OmniVoice Studio
A tiernew this weekA fully local, open-source desktop app for voice cloning, video dubbing, and real-time dictation — zero cloud, zero subscription, 646 languages.
Kai's verdict
The feature surface is genuinely impressive for a solo open-source project — 646-language TTS, video dubbing, MCP integration, and a real desktop UI — but active beta status and fuzzy commercial licensing mean you should treat it as a powerful experiment, not a production workhorse yet. (Verdict pending Phi's full review.)
Strengths
- Completely local processing — no API keys, no cloud account, no data sent to third parties
- 646 languages for TTS (vs.
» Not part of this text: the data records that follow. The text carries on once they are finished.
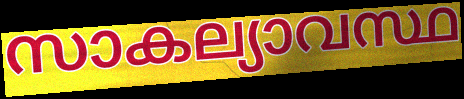
സാകല്യാവസ്ഥ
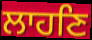
ਲਾਹਣਿ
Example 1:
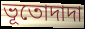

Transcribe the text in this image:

ভূতোদাদা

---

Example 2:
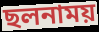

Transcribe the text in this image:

ছলনাময়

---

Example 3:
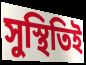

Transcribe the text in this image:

সুস্থিতিই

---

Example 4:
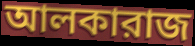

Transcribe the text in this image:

আলকারাজ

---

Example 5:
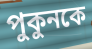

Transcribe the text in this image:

পুকুনকে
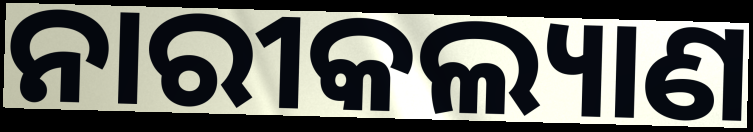
ନାରୀକଲ୍ୟାଣ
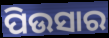
ପିଉସାର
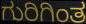
ಗುರಿಗಿಂತ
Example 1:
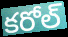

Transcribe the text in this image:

కరోల్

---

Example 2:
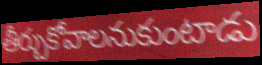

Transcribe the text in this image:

తీర్చుకోవాలనుకుంటాడు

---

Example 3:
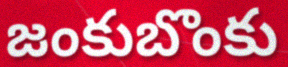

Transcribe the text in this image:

జంకుబొంకు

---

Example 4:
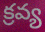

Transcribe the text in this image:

క్రవ్య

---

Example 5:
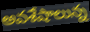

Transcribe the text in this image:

అవశేషాలున్న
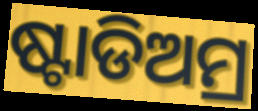
ଷ୍ଟାଡିଅମ୍ର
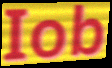
Iob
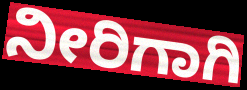
ನೀರಿಗಾಗಿ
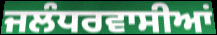
ਜਲੰਧਰਵਾਸੀਆਂ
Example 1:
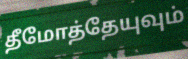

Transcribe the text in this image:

தீமோத்தேயுவும்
ElevenLabs' 32) and 99 languages for transcription via WhisperX
- Zero-shot voice cloning from a 3-second clip, plus parametric voice design without any reference audio
- Full video dubbing pipeline (transcribe → translate → re-voice → MP4) with Demucs background audio preservation
- Built-in MCP Server exposes capabilities to Claude, Cursor, or any MCP client for automation
Weaknesses
- Active beta — things break between releases; macOS builds aren't notarized yet, requiring a manual Gatekeeper workaround
- Meaningful hardware requirements: CPU-only runs work but TTS is ~3× slower; 16 GB RAM and 8+ GB VRAM recommended for production use
- Commercial licensing terms aren't finalized, creating uncertainty for business use cases
Best for
Privacy-conscious creators, developers, and localizers who want ElevenLabs-tier voice features without the cloud dependency, usage limits, or monthly bill.
Pricing
Free (FSL license — personal/non-commercial); commercial pricing TBD
Released under Functional Source License (FSL-1.1-ALv2): free for personal, educational, and non-commercial use. Each release converts to Apache 2.0 two years after publication. Commercial licensing pricing is being finalized — quote requests via in-app page.